Ciel vengeur, quelle voix retentit à mon oreille ! n’est-ce point une erreur ? est-ce toi femme dont la beauté, dont les vertus ont achevé ma ruine ? sans toi, peut-être que Philippe encore… éloigne-toi, laisse-moi ; non, non, il n’est pas de tourment qui égale l’horreur que m’inspire ta vue… Mais arrête-toi, ne t’en va point, car il voudrait te suivre, et je veux m’enivrer du plaisir de le voir ; c’est peut-être pour la dernière fois ; on ne tardera pas à nous séparer pour toujours, oui, pour toujours ; après la mort nous n’habiterons pas les mêmes lieux. Savez-vous quels sont ceux qui commandent ici ? ce n’est plus le redoutable Léopold, ils disent qu’il n’est plus : c’est le vil Émilien, le méprisable Saint-Clair, c’est à de pareils monstres que nous sommes abandonnés ; je fuyais Nantes sans retour, j’allais chercher une lointaine contrée qui pût dérober aux yeux de tous, ma honte comme mes remords ; je voulais être moins malheureuse ; je partais en adorant toujours Philippe : ils ont environné ma voiture, je n’ai plus vu des amis en eux, ils m’ont conduite ici, ils m’ont annoncé la mort !… Qu’elle vienne, qu’elle vienne ! il me tarde de n’être plus.

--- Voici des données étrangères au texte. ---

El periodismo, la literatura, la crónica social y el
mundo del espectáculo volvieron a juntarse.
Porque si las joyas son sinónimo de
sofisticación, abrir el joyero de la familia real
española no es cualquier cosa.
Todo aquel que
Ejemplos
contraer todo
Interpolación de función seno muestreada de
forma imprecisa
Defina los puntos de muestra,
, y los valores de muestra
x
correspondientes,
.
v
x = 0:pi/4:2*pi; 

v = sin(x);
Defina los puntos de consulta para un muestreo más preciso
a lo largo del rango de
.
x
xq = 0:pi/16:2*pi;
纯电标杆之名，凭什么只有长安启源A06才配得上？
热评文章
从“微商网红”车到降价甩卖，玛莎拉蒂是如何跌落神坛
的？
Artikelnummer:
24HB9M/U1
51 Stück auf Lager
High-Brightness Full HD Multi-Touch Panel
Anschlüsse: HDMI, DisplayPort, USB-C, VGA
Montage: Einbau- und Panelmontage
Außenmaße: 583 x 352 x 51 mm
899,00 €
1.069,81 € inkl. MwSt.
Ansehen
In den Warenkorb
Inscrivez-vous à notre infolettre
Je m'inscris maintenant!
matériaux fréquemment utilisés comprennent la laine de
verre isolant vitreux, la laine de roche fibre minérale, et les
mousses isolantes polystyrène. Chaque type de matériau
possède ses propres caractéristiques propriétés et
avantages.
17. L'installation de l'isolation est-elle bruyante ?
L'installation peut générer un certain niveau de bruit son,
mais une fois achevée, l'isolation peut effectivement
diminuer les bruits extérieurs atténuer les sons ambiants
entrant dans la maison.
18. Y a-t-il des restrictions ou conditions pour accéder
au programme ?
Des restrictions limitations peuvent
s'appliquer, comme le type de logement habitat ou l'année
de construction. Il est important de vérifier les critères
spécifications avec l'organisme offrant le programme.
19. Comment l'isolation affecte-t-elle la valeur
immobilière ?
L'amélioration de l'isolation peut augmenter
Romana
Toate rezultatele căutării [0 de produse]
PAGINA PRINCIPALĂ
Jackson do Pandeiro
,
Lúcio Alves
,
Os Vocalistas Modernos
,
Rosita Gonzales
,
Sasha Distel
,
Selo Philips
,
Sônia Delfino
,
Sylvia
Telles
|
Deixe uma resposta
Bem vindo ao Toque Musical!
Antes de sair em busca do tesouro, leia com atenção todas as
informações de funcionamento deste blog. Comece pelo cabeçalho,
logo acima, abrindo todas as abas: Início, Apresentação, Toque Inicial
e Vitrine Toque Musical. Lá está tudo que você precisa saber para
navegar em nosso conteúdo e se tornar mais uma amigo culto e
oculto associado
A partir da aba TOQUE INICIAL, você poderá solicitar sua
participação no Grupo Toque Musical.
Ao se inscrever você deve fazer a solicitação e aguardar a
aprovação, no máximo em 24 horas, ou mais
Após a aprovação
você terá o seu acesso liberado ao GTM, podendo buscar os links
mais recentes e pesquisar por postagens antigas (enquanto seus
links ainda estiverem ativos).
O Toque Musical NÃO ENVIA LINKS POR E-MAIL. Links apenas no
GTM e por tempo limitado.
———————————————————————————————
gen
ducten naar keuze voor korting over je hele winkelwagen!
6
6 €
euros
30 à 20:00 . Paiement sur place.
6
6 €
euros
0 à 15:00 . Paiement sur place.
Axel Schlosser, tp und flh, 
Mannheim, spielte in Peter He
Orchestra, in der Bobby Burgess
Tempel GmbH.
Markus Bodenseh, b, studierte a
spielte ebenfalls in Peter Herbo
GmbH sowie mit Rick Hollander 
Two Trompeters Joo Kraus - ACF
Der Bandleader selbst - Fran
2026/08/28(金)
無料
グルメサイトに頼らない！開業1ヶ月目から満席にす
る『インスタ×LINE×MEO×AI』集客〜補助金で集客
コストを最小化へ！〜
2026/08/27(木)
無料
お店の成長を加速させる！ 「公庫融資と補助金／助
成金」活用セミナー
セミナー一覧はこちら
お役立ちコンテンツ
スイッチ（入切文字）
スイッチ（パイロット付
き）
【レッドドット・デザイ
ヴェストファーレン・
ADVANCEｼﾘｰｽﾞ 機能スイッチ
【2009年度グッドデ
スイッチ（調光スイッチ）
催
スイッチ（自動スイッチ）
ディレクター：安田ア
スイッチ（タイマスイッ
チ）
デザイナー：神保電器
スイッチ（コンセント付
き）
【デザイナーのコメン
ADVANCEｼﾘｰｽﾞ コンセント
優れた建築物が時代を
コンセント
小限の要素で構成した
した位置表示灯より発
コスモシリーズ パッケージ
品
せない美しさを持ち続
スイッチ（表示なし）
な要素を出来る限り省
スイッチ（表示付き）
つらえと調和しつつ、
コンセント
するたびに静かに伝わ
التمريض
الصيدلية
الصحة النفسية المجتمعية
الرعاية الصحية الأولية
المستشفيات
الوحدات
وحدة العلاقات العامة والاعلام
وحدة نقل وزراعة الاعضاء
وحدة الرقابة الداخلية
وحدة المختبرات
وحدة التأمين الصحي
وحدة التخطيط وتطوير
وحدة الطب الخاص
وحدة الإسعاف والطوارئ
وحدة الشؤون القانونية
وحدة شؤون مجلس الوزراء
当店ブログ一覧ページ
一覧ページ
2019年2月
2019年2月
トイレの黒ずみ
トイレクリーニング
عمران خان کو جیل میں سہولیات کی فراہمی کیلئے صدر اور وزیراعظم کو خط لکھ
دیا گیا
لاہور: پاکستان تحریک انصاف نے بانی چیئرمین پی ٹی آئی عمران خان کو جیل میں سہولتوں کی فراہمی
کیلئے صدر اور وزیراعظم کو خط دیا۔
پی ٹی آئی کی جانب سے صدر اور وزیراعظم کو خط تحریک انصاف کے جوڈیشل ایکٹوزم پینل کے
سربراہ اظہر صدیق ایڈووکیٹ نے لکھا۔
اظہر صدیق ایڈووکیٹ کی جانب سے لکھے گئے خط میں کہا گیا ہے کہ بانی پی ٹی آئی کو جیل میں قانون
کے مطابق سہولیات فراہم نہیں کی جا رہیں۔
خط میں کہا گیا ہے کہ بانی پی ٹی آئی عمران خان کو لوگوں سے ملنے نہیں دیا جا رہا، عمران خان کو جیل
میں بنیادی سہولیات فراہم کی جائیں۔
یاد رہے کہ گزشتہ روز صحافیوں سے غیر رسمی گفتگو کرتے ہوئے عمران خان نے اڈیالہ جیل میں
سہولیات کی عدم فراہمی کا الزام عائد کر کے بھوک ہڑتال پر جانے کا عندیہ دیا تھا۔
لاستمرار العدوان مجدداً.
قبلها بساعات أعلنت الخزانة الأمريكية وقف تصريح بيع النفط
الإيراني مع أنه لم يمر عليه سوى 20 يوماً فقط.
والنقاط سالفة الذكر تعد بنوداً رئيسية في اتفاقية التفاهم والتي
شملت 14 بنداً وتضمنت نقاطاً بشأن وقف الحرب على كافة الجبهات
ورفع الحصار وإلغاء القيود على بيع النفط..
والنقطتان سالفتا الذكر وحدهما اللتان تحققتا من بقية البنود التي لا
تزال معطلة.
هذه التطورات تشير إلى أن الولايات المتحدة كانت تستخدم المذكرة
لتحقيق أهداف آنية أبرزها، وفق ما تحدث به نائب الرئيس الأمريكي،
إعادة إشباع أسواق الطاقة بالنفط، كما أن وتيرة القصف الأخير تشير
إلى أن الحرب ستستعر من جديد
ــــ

Elle achève, son œil s’éteint, les paroles meurent dans sa bouche, elle retombe sur son fauteuil en versant des larmes, en poussant d’effrayans sanglots ; nous ne pouvions pas revenir de notre étonnement, nous ne pouvions pas deviner comment la complice d’Émilien, de Saint-Clair, pouvait être devenue leur victime ; nous nous égarions en de vaines conjectures, mais malgré tout le mal que nous avait fait Clotilde, il nous était impossible de ne pas avoir pitié d’elle ; Honorée la regardant avec attendrissement, n’osait point l’approcher dans la crainte d’aigrir sa douleur ; pour moi, m’approchant d’elle ; « Clotilde, lui dis-je, les malheureux doivent tout oublier, mais comment se peut-il que ceux qui furent vos amis, vous enveloppent dans notre infortune ? »

CLOTILDE.

Des amis ! ah ! les criminels n’en ont point ; ils n’ont que des complices ; ils sont eux-mêmes leurs plus féroces ennemis ; ils seraient trop à craindre si eux-mêmes ne se déchiraient pas. Que veulent-ils faire de moi ? je l’ignore. Pourquoi m’ont-ils arrêtée ? n’ai-je point fait tout ce qu’ils ont désiré, ne me suis-je point rendue aussi coupable qu’eux tous ! nous avons tous partagé les mêmes forfaits. Pourquoi notre situation n’est-elle point la même ? ils viendront peut-être m’expliquer ce problème. Veulent-ils que je périsse ?

PHILIPPE.

Si telle est leur pensée, si votre sort doit être le nôtre, hâtez-vous de vous y résigner ; implorez avec nous le ciel, et cessez de frémir d’un trépas inévitable.

CLOTILDE.

Que toi, que ton amante, vous voyiez la mort sans une terreur extrême, je puis le concevoir ; votre vie n’a point été souillée par les forfaits ; vous n’avez point de châtiment à attendre ; mais moi que ne dois-je pas redouter du moment terrible qui me mettra en présence de l’Être Suprême et rémunérateur de mes actions ! Que pourrai-je répondre aux accusations de mes victimes ? elles m’accableront. Eh ! pourquoi le doute n’est-il pas resté dans mon cœur ! peut-il y rester quand s’approche le terme de notre vie ? Plus d’athéisme, plus d’incrédulité quand on sent déjà la main divine pesant sur notre front.

PHILIPPE.

Eh bien ! ce Dieu que vous reconnaissez maintenant, s’il est sévère est encore plus miséricordieux. Clotilde, il en est temps encore, implorez sa clémence, reconnaissez vos fautes. Ô oui ! Dieu aime que le pécheur revienne à lui ; les portes du céleste séjour ne sont jamais fermées à celui qui se repent.

CLOTILDE.

Non, non, il ne peut me pardonner ; mes crimes sont trop grands pour que sa bonté les expie ; il me repousserait ; je sens déjà qu’il prépare sa vengeance. Vous ne voyez pas cette foule de fantômes hideux qui m’environnent, qui me crient : viens, l’enfer réclame sa proie. Oui, les tourments des démons doivent être les miens ; ils commencent déjà, puisque je suis haïe de Philippe. Malheureuse Clotilde, si jeune, faut-il voir se fermer une carrière qui eût pu être si brillante ! Si la vertu eût fait écouter sa voix à ton âme innocente, tu ne serais point ici, tu ne renfermerais point dans ton âme les remords qui la dévorent.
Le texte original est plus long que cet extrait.